Munich/Wackersdorf. Plant Wackersdorf supplies the BMW Group's international assembly and production sites with car parts. In the hall of Supply Logistics, a self-driving robot maneuvers itself underneath a roller container with parts. Silently and with flashing lights, it picks up the container and begins to move through the logistics hall. The system is complicated and extensive; nobody can find their way around without a good sense of direction. But this is no problem for the transport robot, which is about the size of a suitcase. Flanked by radio transmitters and equipped with a digital map, it drives independently to the destination of the goods. When tugger train cross its path, a fitted sensor identifies the obstacle and stops the self-driving robot with car parts loaded weighing up to half a ton.

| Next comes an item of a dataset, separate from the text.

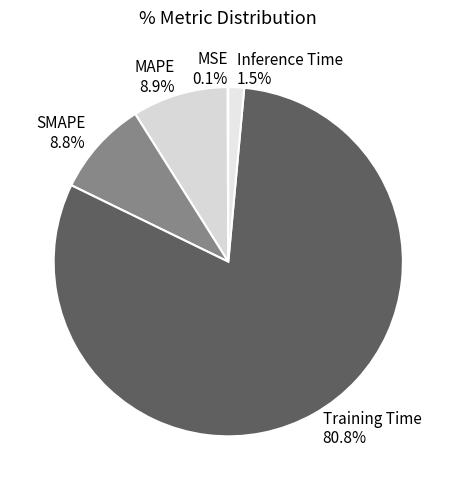

Is MAPE the majority of the pie?

No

Digitization is essential for production

In terms of smart logistics, the BMW Group is promoting innovative and trend-setting logistics systems: "The development of the Smart Transport Robot is an important milestone for the BMW Group when it comes to digitization and autonomization in production logistics. This innovation project makes an important contribution to the agility of the supply chain in Logistics and Production. It enables the supply chain to adapt to changing external conditions quickly and flexibly," comments Dr. Dirk Dreher, Vice President of Foreign Supply at the BMW Group.

Autonomous navigation in Supply Logistics

Measuring its distance to three radio transmitters allows the robot to calculate its exact position and route. With the help of sensors, it identifies critical situations and can respond accordingly, sharing the route with people and other vehicles. At a later point when the innovation is being implemented in series operation, a 3D camera system will make navigation even more accurate.
The transport robot will be able to function without the floor-mounted induction loops for navigation and will move freely within the space. The battery-powered radio transmitters mounted to the walls of the hall can be expanded to further areas in logistics flexibly without major effort and at low costs.

Utilization of recycled BMW i3 batteries

For the BMW Group, a self-driving robot tailored to meet the demands of the company's supply logistics and production supply is a top priority. Besides custom-fit measurements for the containers to be transported, the vehicle also has sufficient battery capacity as the developers have drawn on the experience gained with BMW i: batteries previously fitted in BMW i3 vehicles are being sustainably reused. This BMW i3 battery module will provide eight hours' worth of energy, covering a full shift.

Pilot project is being transferred to series operations this year

The BMW Group has partnered with the Fraunhofer Institute for this project. The collaboration under the label of the BMW Enterprise Lab for Flexible Logistics was established in September 2015. It aims to explore future solutions for logistics areas. Initial findings will be presented at the trade fair LogiMAT 2016 in Stuttgart from March 8 to 10, 2016, at the stand of the Fraunhofer IML as well as in the forum "New transport robots – agile, strong, versatile". In the future, the Smart Transport Robot can be deployed in both packing areas and in assembly logistics. This step in the automation simplifies the materials procurement process for workers in packing departments and reduces the supply space in the supermarket. The self-driving robot is being developed and tested at the BMW Group's Innovation Park in Wackersdorf. This center is the logistics hub for material management and just-in-sequence supply to BMW Group sites in ten different countries. Wackersdorf is also home to the cockpit production for several plants.

Additional information

The presentation of the Smart Transport Robot takes place at the LogiMAT Fair in Stuttgart, Germany, in the forum "New transport robots – agile, strong, versatile":

Tuesday, March 9, 2016, between 2:30 and 4:00 p.m. in Forum A, Hall 1. The fair stand of the Fraunhofer IML is located in Hall 1, Stand 1K61.